TEXT PASSAGE:
* * * * * * *

The Science of Your Kids' Trust (and 5 Ways to Keep It)

by ParentCo. January 18, 2017

young girl covering her face with hands

“Promise? Buzz Lightyear, promise to catch me?”

As I was chipping away at Mt. Laundry and matching socks, I heard the soft voice of my two-year-old and paused. “Catch me?” I panicked at the thought of what my dare devil tot was up to and turned around to a peculiar scene.

Buzz Lightyear lay on his back with his arms posed upwards. My son stood above Buzz and repeated his request: “Promise? Buzz? Catch me?” My son was trying to play the old game of Trust.

I stepped in before my son fell flat on top of his toy, but the scene kept playing in my head. Catch me. Catch me. My son was so trusting, even to the point of playing Trust with a simple object.

I started thinking about trust, and the incredible amount of trust that children place in their parents. No one has ever blindly trusted me as much as my two boys. It’s a humbling experience.

* * * * * * *

PROVIDED MATERIAL:
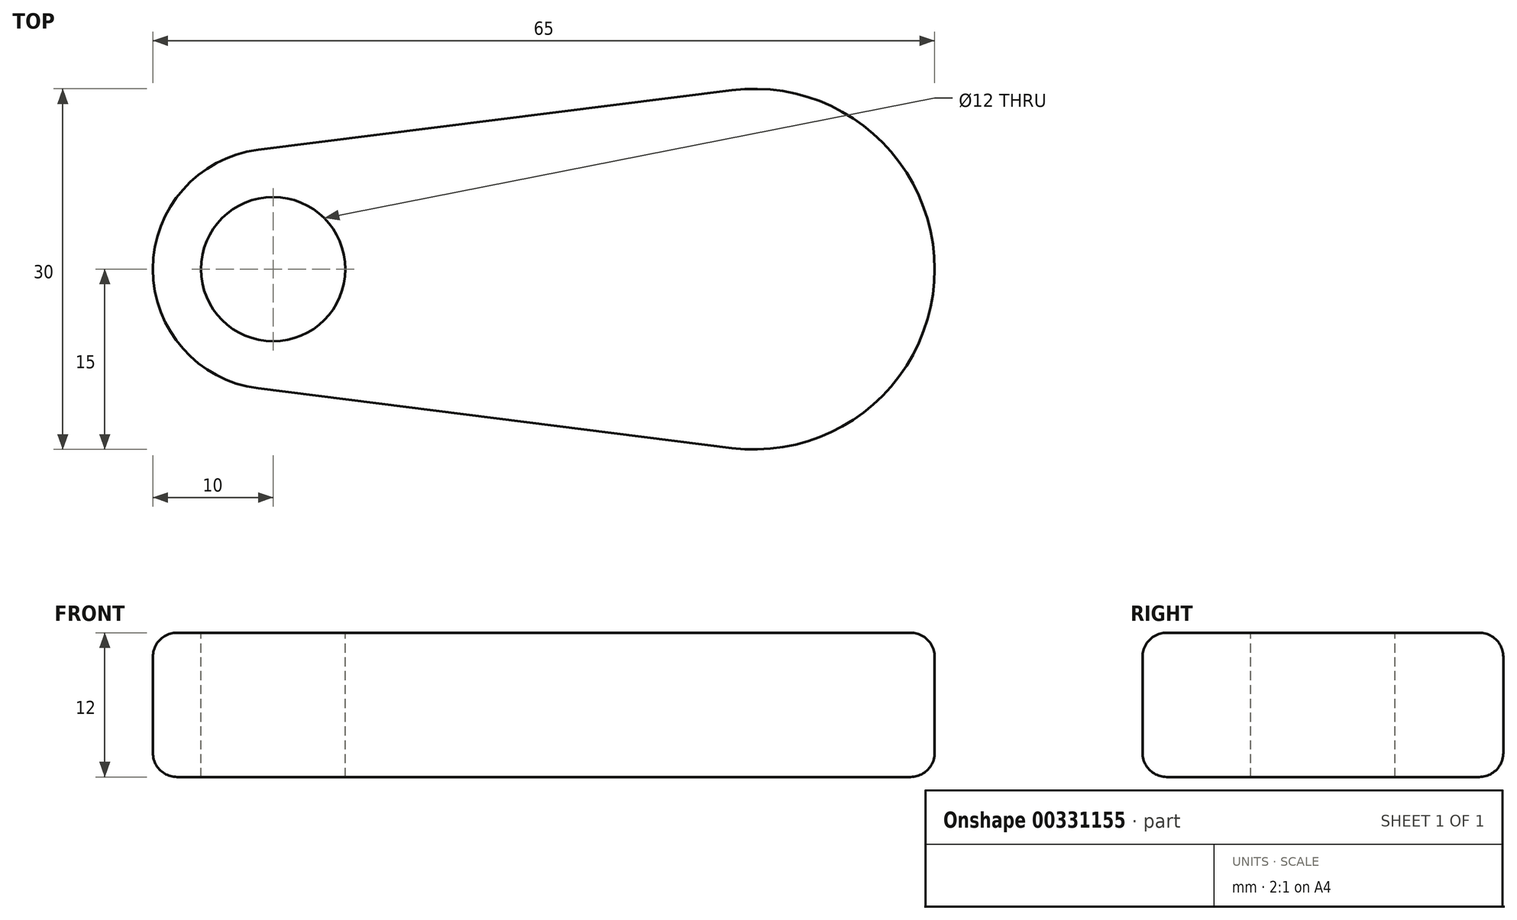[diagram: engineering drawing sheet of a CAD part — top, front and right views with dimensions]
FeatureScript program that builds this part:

* * * * * * *

Pick up the article about children's trust in their parents right after its final sentence and keep it going.

Trust is fueled by oxytocin

Researchers from the University of Zurich published a study that links oxytocin with increased trust levels. In particular, the study focused on how smelling the hormone made participants more willing to trust others.

Oxytocin, nicknamed the “love hormone,” is responsible for bonding between mothers and children as well as between mates. Oxytocin is even released during breastfeeding. It makes sense then that there would be an incredible amount of trust between a mother and child.

Trust is a short cut for a child’s brain

Another study, conducted by Vikram Jaswal, illustrated that children are naturally inclined to believe what they are told. Jaswal concluded that the trust levels of children are designed to save the child’s brain from constantly evaluating everything they hear.

The “Why” game is tough enough. Imagine hearing “Why… Are you sure?” after every inquiry!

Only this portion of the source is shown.